Questions on the material →
- 1) From the nvme connect deadlock bug report, output the passage from "failing all admin" up to and including "is missing something.".
- 2) Please answer these questions using the nvme connect deadlock bug report:
(a) What date and time appear at the top of the message?
(b) Which function does the error recovery use to cancel all pending requests?
(c) Which version is mentioned as possibly missing something?
- 3) Extend the nvme connect deadlock bug report past its final line, ignoring the data.

Provided text →
= Beginning of Section =
[Bug Report] nvme connect deadlock in allocating tag

Sun Apr 28 05:38:34 PDT 2024

On 28/04/2024 13:25, kwb wrote:
>> On 28/04/2024 12:16, Wangbing Kuang wrote:
>>> "The error_recovery work should unquiesce the admin_q, which should fail
>>> fast all pending admin commands,
>>> so it is unclear to me how the connect process gets stuck."
>>> I think the reason is: the command can be unquiesce but the tag cannot be
>>> return until command success.
>> The error recovery also cancels all pending requests. See
>> nvme_cancel_admin_tagset
> nvme_cancel_admin_tagset can cancel requests before stop admin queue, but
> cannot cancel requests before next reconnect time.

the error recovery does quiesce + cancel_admin_taget + unquiesce, all 
following
admin I/O should fail immediately upon submission as the ctrl/queue is 
not live.

> The time line is:
> recover failed(we can reproduce by hang io for more time)
> -> reconnect delay
> -> multi nvme list issue(used up tagset)
> -> reconnect start(wait for tag when call nvme_enabel_ctrl and nvme_wait_ready)

failing all admin I/O should not be associated with the next reconnect, 
it happens
way before that, in the error recovery work. Hence it is still not clear 
to me how
you are seeing what you are seeing.

It is possible that 5.15 is missing something.

>
>
>>> "What is step (2) - make nvme io timeout to recover the connection?"
= End of Section =
Given records →
= Beginning of Section =
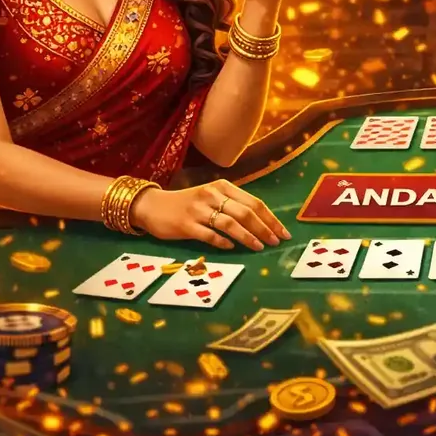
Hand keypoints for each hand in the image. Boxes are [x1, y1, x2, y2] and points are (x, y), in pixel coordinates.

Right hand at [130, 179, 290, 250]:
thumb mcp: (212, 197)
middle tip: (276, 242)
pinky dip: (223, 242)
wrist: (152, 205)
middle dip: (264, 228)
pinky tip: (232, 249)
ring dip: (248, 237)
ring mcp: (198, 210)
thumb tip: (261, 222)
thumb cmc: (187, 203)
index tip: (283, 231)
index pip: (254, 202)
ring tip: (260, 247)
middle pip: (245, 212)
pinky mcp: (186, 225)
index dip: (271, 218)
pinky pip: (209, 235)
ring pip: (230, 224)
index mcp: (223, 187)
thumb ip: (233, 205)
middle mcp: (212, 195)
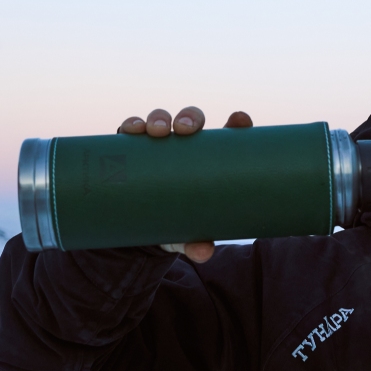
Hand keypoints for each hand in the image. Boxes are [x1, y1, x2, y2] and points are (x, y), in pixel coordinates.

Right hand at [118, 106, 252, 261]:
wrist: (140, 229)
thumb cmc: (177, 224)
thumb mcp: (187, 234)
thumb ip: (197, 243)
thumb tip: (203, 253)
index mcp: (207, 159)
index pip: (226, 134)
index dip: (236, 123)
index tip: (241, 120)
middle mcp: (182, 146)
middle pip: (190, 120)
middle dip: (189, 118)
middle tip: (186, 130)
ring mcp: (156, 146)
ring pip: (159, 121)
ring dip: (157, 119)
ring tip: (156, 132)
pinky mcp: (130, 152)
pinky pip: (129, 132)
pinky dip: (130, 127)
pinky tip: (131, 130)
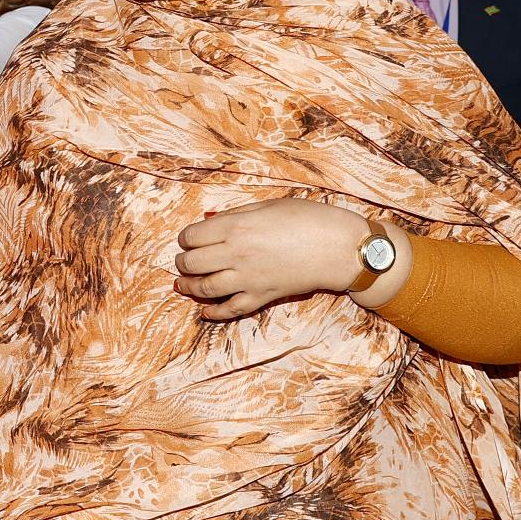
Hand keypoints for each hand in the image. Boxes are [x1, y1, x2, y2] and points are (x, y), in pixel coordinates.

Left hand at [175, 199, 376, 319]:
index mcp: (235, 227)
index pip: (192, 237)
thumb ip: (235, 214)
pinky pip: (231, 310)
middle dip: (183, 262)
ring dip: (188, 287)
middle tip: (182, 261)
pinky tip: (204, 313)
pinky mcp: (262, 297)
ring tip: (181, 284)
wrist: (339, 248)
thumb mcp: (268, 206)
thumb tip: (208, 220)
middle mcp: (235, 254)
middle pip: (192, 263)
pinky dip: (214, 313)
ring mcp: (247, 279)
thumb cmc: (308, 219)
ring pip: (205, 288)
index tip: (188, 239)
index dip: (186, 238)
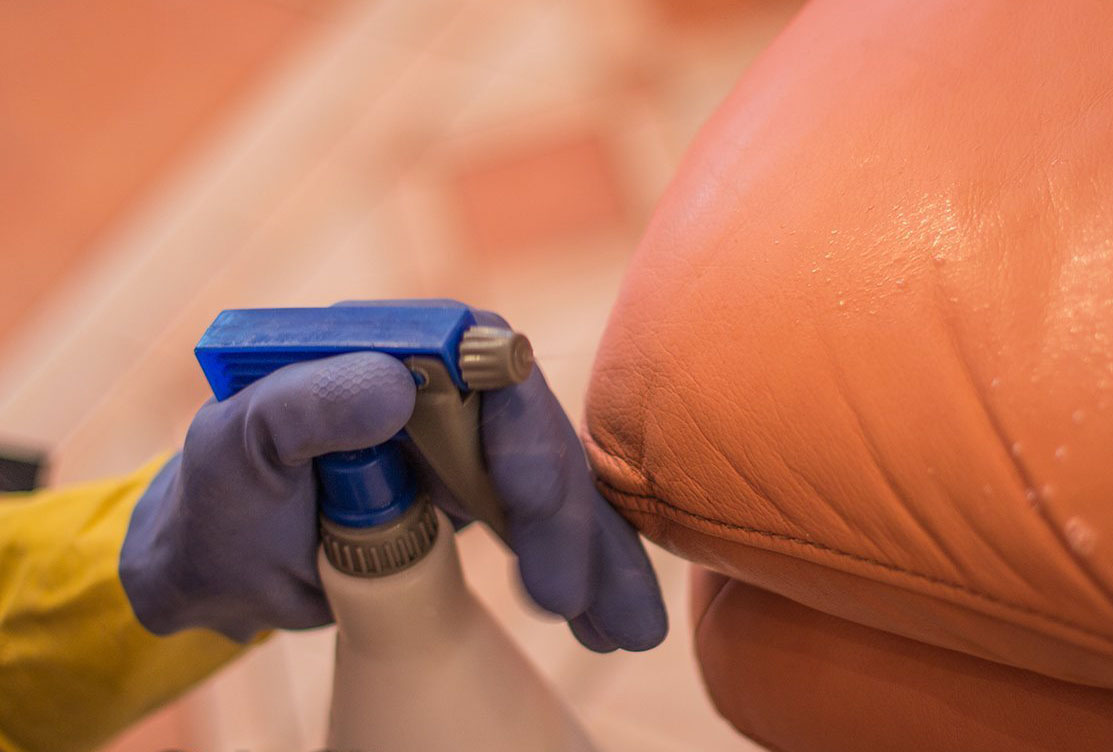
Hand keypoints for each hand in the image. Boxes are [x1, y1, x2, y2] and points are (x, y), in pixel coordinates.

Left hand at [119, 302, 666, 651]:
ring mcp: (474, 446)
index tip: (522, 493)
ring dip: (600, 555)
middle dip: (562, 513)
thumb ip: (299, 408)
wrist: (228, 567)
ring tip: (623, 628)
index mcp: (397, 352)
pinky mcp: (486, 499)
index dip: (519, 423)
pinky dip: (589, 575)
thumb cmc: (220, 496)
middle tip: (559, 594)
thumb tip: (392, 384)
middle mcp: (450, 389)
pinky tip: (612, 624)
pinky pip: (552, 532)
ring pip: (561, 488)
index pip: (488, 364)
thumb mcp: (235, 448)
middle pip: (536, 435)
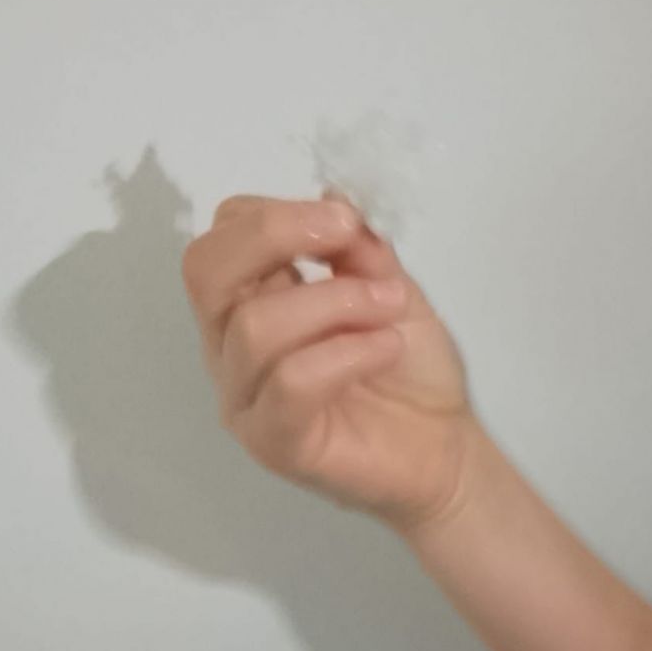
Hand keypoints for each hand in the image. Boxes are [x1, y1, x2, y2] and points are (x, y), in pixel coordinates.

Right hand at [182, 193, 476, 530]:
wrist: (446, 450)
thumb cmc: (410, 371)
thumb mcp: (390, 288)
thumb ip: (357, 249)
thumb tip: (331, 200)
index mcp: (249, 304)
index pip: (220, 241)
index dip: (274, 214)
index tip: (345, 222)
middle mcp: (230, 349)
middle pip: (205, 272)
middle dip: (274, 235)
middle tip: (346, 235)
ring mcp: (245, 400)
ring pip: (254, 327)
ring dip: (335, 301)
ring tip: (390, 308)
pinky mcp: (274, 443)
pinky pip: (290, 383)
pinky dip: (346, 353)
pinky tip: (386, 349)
= End of Section =
Outputs for the tasks →
- 1)
failing all admin I/O should not be associated with the next reconnect, 
it happens
way before that, in the error recovery work. Hence it is still not clear 
to me how
you are seeing what you are seeing.

It is possible that 5.15 is missing something.

- 2)
(a) Sun Apr 28 05:38:34 PDT 2024
(b) nvme_cancel_admin_tagset
(c) 5.15

- 3)
>>> I use spdk-nvmf-target for backend.  It is easy to set read/write
>>> nvmf-target io  hang and unhang.  So I just set the io hang for over 30
>>> seconds, then trigger linux-nvmf-host trigger io timeout event. then io
>>> timeout will trigger connection recover.
>>> by the way, I use multipath=0
>> Interesting, does this happen with multipath=Y ?
>> I didn't expect people to be using multipath=0 for fabrics in the past few
>> years.
> No certain, I did not test on multipath=Y.We choose multipath=0 cos less code and we need only one path
>
>>> "Is this reproducing with upstream nvme? or is this some distro kernel
>>> where this happens?"
>>> it is reproduced in a kernel based from v5.15, but I think this is common
>>> error.
>> It would be beneficial to verify this.
> ok, test need more time, but we can first verify it only in v5.15.

We should not be spending time debugging an issue that might have
been addressed in upstream. The first thing we should do is to understand
if this reproduces in upstream, if so fix it, if not identify the 
missing patch(es)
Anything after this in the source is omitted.